### Exercise task 1:
Answer these questions about the forum discussion of the Finnish word sääri:
(a) What phrase is given as the only possible instance of sääri referring to the whole leg?
(b) What does the first participant say sääri only means?
(c) What first translation does the WSOY dictionary give for sääri?
### Exercise task 2:
Pick up the forum discussion of the Finnish word sääri and extend it past its final sentence.

### Source:
Could you give an example, where _sääri_ is used for the whole leg?

The only instance I can think of is when a woman is told to have _hyvät sääret_, and even in that case I'm not sure, if thighs actually are included or not. Other than that I can't come up with any example, where there would be a possibility to use _sääri_ in a meaning that includes _reisi_ as well.

It might be just my usage of the language, but I'd say that _sääri_ only means the shin.


----------



## Gavril

kirahvi said:


> Could you give an example, where _sääri_ is used for the whole leg?
> 
> The only instance I can think of is when a woman is told to have _hyvät sääret_, and even in that case I'm not sure, if thighs actually are included or not. Other than that I can't come up with any example, where there would be a possibility to use _sääri_ in a meaning that includes _reisi_ as well.
> 
> It might be just my usage of the language, but I'd say that _sääri_ only means the shin.



I'm not sure if your question was for me or GOM, but I don't remember ever seeing _sääri _used to mean the whole leg. However, in the WSOY dictionary, the first translation given for the word _sääri _is "leg", so I thought it was worth confirming.

### Source material:
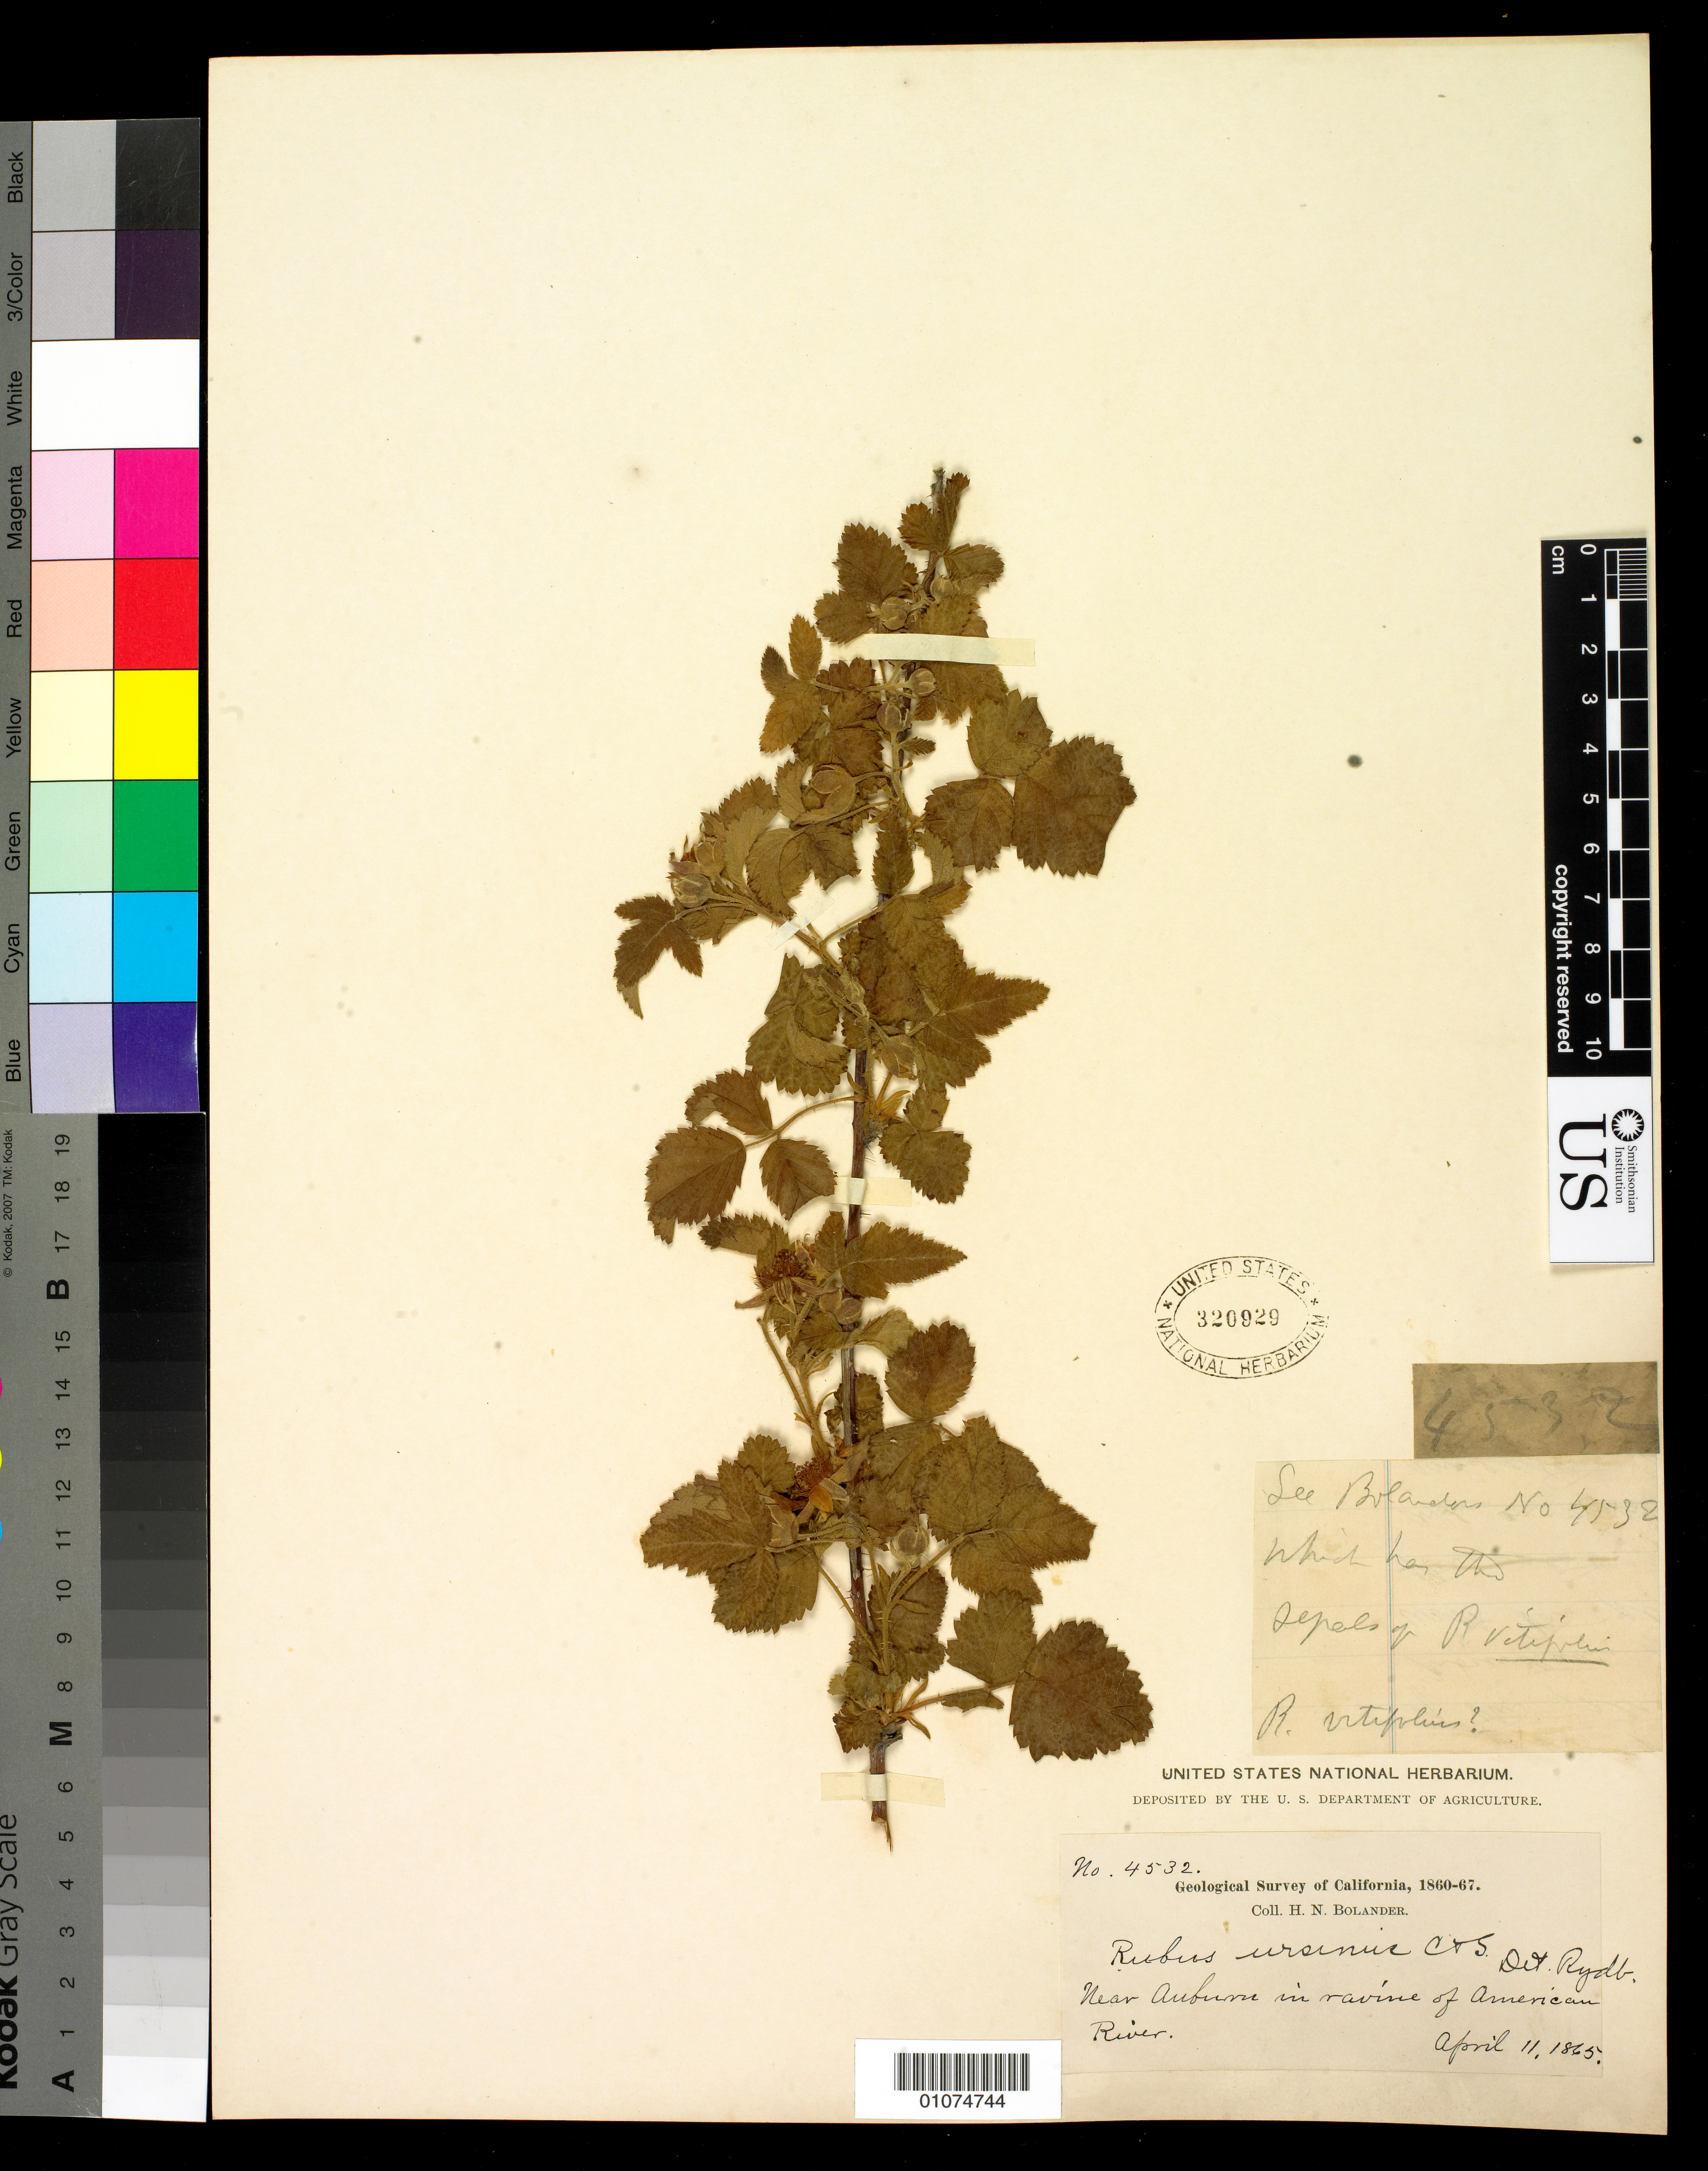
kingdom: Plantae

### Expected output 1:
(a) Hyvät sääret, said when a woman is told she has them.
(b) The shin.
(c) "Leg".

### Expected output 2:
----------



## kirahvi

Gavril said:


> I'm not sure if your question was for me or GOM, but I don't remember ever seeing _sääri _used to mean the whole leg. However, in the WSOY dictionary, the first translation given for the word _sääri _is "leg", so I thought it was worth confirming.



I think it might be a question of talking about women's legs. Good legs would be _hyvät sääret_ in Finnish, so in that context the word is translated as leg. But I can't come up with other instances, where it'd feel natural. Maybe GOM can?


----------



## Grumpy Old Man

kirahvi said:


> I think it might be a question of talking about women's legs. Good legs would be _hyvät sääret_ in Finnish, so in that context the word is translated as leg. But I can't come up with other instances, where it'd feel natural. Maybe GOM can?


That's what came to my mind, too! When I hear _pitkät sääret_, I don't just think of the part below the knees.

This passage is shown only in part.